I am using ES 5.5.1. I have data which includes a path attribute. That attribute has values like foo/bar/file.txt. I want to find files by folder. For example, I'd like to search for foo/bar/ and find foo/bar/file.txt (as well as foo/bar/file2.txt, but not files in sub-folders like foo/bar/baz/file.txt). I would also like to aggregate and sort by folder. I think the most efficient way to do this is to have a keyword sub-field that is indexed with the folder path.
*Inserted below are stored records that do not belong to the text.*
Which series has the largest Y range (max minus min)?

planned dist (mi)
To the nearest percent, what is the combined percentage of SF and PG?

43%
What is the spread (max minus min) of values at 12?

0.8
However, I'm having trouble searching on such a value.
Consider the following index create command.
PUT path_index
{
"settings": {
"index": {
"analysis": {
"char_filter": {
"folder_filter": {
"pattern": "(.*/)[^/]+",
"type": "pattern_replace",
"replacement": "$1"
}
},
"analyzer": {
"folder": {
"tokenizer": "keyword",
"char_filter": [
"folder_filter"
]
}
},
"normalizer": {
"folder": {
"char_filter": [
"folder_filter"
]
}
}
}
}
},
"mappings": {
"pathType": {
"properties": {
"path": {
"type": "keyword",
"fields": {
"folder": {
"type": "text",
"analyzer": "folder",
"fielddata": true
},
"folderKeyword": {
"type": "keyword",
"normalizer": "folder"
}
}
}
}
}
}
}
The above creates a "folder" text sub-field which keeps a folder value. (foo/bar/ for foo/bar/file.txt). That does what I want and searches work correctly. I also have a sub-field "folderKeyword" which does the same thing but with a keyword. "folderKeyword" does not work as I expect.
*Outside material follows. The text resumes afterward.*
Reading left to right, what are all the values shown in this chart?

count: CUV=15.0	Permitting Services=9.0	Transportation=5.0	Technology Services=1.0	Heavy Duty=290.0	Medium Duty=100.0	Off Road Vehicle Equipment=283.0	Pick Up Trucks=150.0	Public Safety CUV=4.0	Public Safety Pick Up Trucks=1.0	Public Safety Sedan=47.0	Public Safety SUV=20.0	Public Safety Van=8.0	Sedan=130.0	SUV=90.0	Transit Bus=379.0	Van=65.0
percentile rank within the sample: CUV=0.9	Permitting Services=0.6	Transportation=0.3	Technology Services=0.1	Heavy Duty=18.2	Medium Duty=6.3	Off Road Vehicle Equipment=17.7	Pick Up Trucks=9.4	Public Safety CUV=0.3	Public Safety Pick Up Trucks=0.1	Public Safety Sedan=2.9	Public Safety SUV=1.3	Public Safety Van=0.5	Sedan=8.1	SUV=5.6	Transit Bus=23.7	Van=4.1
I add one document to my index
PUT path_index/pathType/0
{
"path": "foo/bar/file.txt"
}
Then this search finds that document.
POST path_index/_search
{
"query": {
"term": {"path.folder": "foo/bar/"}
}
}
But this search fails to find the document.
POST path_index/_search
{
"query": {
"term": {"path.folderKeyword": "foo/bar/"}
}
}
I don't see the difference. Why does "folderKeyword" fail?
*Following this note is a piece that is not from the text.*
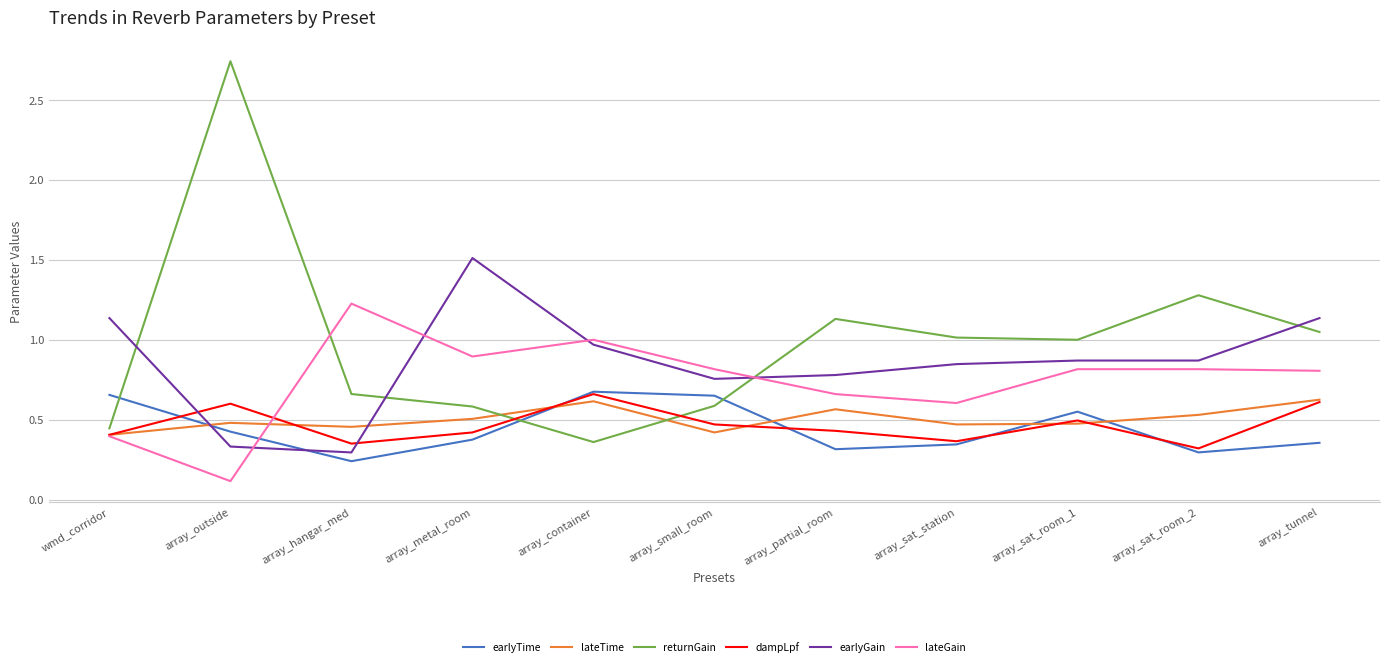

Which label corresponds to the smallest value in the chart?

array_outside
Additional info: A prefix search of "path.folder": "foo/bar/" works but "path.folderKeyword": "foo/bar/" fails. However a prefix search without the slash "path.folderKeyword": "foo/bar" succeeds. A term search without the trailing slash "path.folderKeyword": "foo/bar" fails. A sort on "path.folder" and on "path.folderKeyword" both show the same sort value: "foo/bar/".